### GOAL OF THE EXERCISE
Print exactly the lines below between the line holding "- T3 vertebra: [215, 286, 305, 333]" and the line holding "115, 169, 192]", inclusive, and nothing more.

Dataset entries
== Segment start ==

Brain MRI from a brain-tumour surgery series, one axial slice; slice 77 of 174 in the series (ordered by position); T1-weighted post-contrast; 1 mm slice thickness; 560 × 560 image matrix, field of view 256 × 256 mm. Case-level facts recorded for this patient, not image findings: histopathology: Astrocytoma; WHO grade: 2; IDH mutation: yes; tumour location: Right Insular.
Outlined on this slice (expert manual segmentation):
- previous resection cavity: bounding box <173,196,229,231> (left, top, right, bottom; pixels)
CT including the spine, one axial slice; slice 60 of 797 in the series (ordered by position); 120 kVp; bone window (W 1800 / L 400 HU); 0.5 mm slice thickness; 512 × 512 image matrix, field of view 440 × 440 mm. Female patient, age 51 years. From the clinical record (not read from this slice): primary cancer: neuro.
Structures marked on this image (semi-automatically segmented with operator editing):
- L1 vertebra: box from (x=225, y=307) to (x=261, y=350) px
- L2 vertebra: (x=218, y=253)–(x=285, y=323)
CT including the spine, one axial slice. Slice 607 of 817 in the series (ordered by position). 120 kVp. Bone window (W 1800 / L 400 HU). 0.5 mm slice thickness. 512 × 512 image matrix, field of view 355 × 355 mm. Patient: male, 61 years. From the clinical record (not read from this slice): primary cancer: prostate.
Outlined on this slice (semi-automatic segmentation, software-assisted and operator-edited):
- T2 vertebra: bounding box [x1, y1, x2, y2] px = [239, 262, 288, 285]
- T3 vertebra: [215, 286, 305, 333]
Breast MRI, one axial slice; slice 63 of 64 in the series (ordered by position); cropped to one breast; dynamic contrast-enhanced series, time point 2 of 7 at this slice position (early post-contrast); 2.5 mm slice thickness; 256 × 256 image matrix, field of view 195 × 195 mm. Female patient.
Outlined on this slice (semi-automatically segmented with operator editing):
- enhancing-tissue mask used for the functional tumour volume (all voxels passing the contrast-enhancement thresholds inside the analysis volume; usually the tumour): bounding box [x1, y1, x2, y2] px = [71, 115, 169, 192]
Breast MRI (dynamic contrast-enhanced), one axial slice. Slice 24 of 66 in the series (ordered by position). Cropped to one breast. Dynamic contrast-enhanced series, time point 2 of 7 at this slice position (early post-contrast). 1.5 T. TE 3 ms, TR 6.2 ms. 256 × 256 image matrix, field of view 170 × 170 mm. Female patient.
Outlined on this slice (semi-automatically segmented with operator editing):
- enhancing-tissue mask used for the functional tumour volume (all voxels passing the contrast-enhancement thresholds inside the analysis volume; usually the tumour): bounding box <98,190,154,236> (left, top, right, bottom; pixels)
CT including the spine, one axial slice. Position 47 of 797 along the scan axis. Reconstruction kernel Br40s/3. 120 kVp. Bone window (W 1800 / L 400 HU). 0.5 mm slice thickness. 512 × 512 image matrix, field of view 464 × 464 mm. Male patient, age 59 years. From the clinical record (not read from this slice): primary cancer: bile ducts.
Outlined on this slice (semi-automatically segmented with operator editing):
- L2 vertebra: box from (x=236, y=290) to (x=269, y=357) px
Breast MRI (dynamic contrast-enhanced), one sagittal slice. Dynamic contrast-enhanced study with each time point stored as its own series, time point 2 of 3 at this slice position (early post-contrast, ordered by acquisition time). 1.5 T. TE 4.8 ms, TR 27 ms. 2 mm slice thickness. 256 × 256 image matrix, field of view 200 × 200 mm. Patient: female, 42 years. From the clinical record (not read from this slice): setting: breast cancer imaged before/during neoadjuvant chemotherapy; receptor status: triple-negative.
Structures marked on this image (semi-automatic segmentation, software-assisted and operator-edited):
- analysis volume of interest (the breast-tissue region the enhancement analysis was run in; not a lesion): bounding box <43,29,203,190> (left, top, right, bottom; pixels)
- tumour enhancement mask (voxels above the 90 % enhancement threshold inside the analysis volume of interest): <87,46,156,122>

== Segment end ==

### RESPONSE TO THE EXERCISE
- T3 vertebra: [215, 286, 305, 333]
Breast MRI, one axial slice; slice 63 of 64 in the series (ordered by position); cropped to one breast; dynamic contrast-enhanced series, time point 2 of 7 at this slice position (early post-contrast); 2.5 mm slice thickness; 256 × 256 image matrix, field of view 195 × 195 mm. Female patient.
Outlined on this slice (semi-automatically segmented with operator editing):
- enhancing-tissue mask used for the functional tumour volume (all voxels passing the contrast-enhancement thresholds inside the analysis volume; usually the tumour): bounding box [x1, y1, x2, y2] px = [71, 115, 169, 192]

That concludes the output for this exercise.